Microsoft’s Measured Response

BleepingComputer contacted Microsoft on January 23, 2026; a spokesperson replied the next day: “We are investigating this report and will take appropriate action in accordance with our process and policies.” As of late January, no public confirmation of removal emerged, echoing patterns in prior incidents. Checkmarx Zero had flagged ChatMoss-related issues as early as October 31, 2025, yet marketplace inaction persisted until Koi’s behavioral analysis spotlighted the campaign, per X posts from @CheckmarxZero.

This delay underscores broader vetting gaps. Microsoft removed 110 malicious extensions in 2025 alone from 136 reviewed, per multiple reports including HackingPassion and ByteIota. Critics argue static scans at submission fail against post-approval behavior, allowing functional malware to thrive amid positive reviews.

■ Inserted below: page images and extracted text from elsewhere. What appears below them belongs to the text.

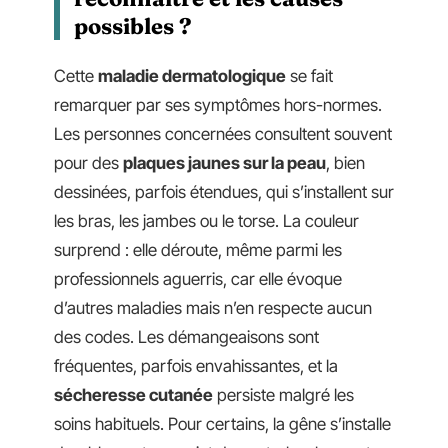
possibles ?
Cette
maladie dermatologique
se fait
remarquer par ses symptômes hors-normes.
Les personnes concernées consultent souvent
pour des
plaques jaunes sur la peau
, bien
dessinées, parfois étendues, qui s’installent sur
les bras, les jambes ou le torse. La couleur
surprend : elle déroute, même parmi les
professionnels aguerris, car elle évoque
d’autres maladies mais n’en respecte aucun
des codes. Les démangeaisons sont
fréquentes, parfois envahissantes, et la
sécheresse cutanée
persiste malgré les
soins habituels. Pour certains, la gêne s’installe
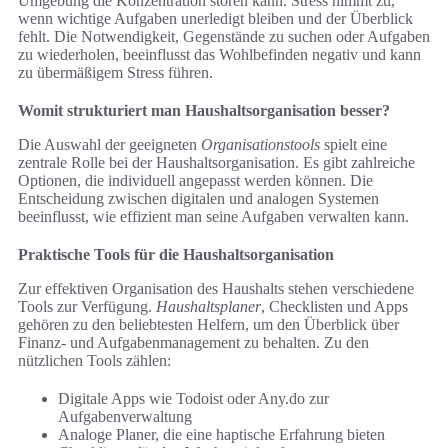
Umgebung die Konzentration stören kann. Stress nimmt zu,
wenn wichtige Aufgaben unerledigt bleiben und der Überblick
fehlt. Die Notwendigkeit, Gegenstände zu suchen oder Aufgaben
zu wiederholen, beeinflusst das Wohlbefinden negativ und kann
zu übermäßigem Stress führen.
Womit strukturiert man Haushaltsorganisation besser?
Die Auswahl der geeigneten
Organisationstools
spielt eine
zentrale Rolle bei der Haushaltsorganisation. Es gibt zahlreiche
Optionen, die individuell angepasst werden können. Die
Entscheidung zwischen digitalen und analogen Systemen
beeinflusst, wie effizient man seine Aufgaben verwalten kann.
Praktische Tools für die Haushaltsorganisation
Zur effektiven Organisation des Haushalts stehen verschiedene
Tools zur Verfügung.
Haushaltsplaner
, Checklisten und Apps
gehören zu den beliebtesten Helfern, um den Überblick über
Finanz- und Aufgabenmanagement zu behalten. Zu den
nützlichen Tools zählen:
Digitale Apps wie Todoist oder Any.do zur
Aufgabenverwaltung
Analoge Planer, die eine haptische Erfahrung bieten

Precedents abound: In December 2025, Koi exposed “Bitcoin Black” and “Codo AI,” which deployed infostealers downloading payloads via batch scripts, capturing screenshots, WiFi passwords and browser cookies. Microsoft confirmed their removal days later to BleepingComputer. ReversingLabs uncovered 19 extensions hiding malware in fake PNGs since February 2025, with detections quadrupling year-over-year.

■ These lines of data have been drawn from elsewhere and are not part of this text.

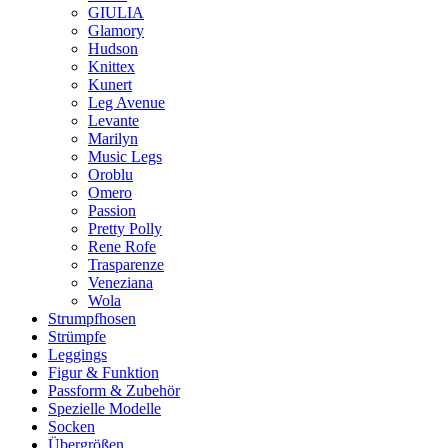
GIULIA
Glamory
Hudson
Knittex
Kunert
Leg Avenue
Levante
Marilyn
Music Legs
Oroblu
Omero
Passion
Pretty Polly
Rene Rofe
Trasparenze
Veneziana
Wola
Strumpfhosen
Strümpfe
Leggings
Figur & Funktion
Passform & Zubehör
Spezielle Modelle
Socken
Übergrößen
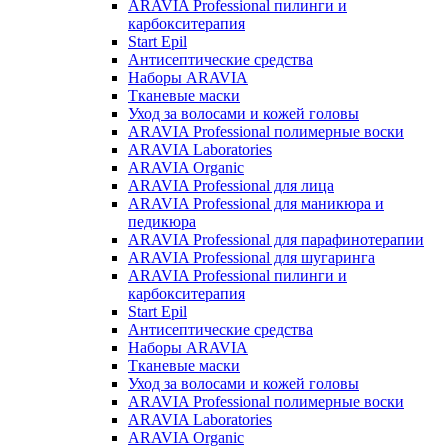
ARAVIA Professional пилинги и
карбокситерапия
Start Epil
Антисептические средства
Наборы ARAVIA
Тканевые маски
Уход за волосами и кожей головы
ARAVIA Professional полимерные воски
ARAVIA Laboratories
ARAVIA Organic
ARAVIA Professional для лица
ARAVIA Professional для маникюра и
педикюра
ARAVIA Professional для парафинотерапии
ARAVIA Professional для шугаринга
ARAVIA Professional пилинги и
карбокситерапия
Start Epil
Антисептические средства
Наборы ARAVIA
Тканевые маски
Уход за волосами и кожей головы
ARAVIA Professional полимерные воски
ARAVIA Laboratories
ARAVIA Organic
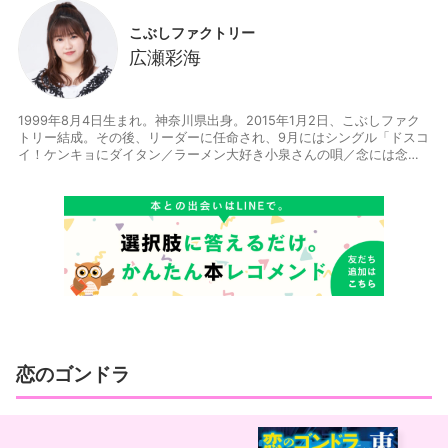
こぶしファクトリー
広瀬彩海
1999年8月4日生まれ。神奈川県出身。2015年1月2日、こぶしファク
トリー結成。その後、リーダーに任命され、9月にはシングル「ドスコ
イ！ケンキョにダイタン／ラーメン大好き小泉さんの唄／念には念
（念入り Ver.）」でメジャーデビュー。同年「日本レコード大賞最優
秀新人賞」を受賞。2019年10月2日にアルバム『辛夷第二幕』をリリ
ース。2020年3月30日、東京ドームシティホールでのコンサートをも
ってグループ活動を終了する。 http://www.helloproject.com/kobush
ifactory/
恋のゴンドラ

Persistent Supply Chain Perils

The VS Code ecosystem’s openness amplifies threats. HelixGuard identified 12 extensions like Christine-devops1234.scraper exfiltrating code and credentials in October 2025, four active at disclosure per Cybersecurity News. TigerJack’s 11 extensions infected 17,000 developers with spyware and miners, lingering on OpenVSX post-Microsoft takedown, as noted by The Hacker News.

AI IDE forks like Cursor and Windsurf inherit hardcoded recommendations pointing to unclaimed OpenVSX namespaces, enabling namespace squatting, Koi warned in January 2026 via BleepingComputer. Wiz Research found 550 leaked secrets across 500+ extensions, risking malware propagation to 150,000 installs.

Checkmarx Zero systematically reports threats, coordinating removals, but emphasizes AppSec must scrutinize IDE tools beyond libraries. “Marketplace maintainers can be reluctant to remove things without ‘smoking gun’ evidence,” @CheckmarxZero posted on X.

Defending the Developer Frontier

Koi urges behavioral analysis post-install: “Scan your environment to find threats already running. Block malicious extensions before they’re installed.” Enterprises should enforce allowlists, audit via GPO, restrict to verified publishers and disable auto-updates. X user @Anavem_ advised: “audit installed extensions and lock down marketplace installs.”

VS Code commands 75.9% of professional developers per Stack Overflow’s 2025 survey, making it a prime vector. As AI tools proliferate, blending utility with espionage, the onus falls on runtime monitoring to bridge adoption speed and verification rigor.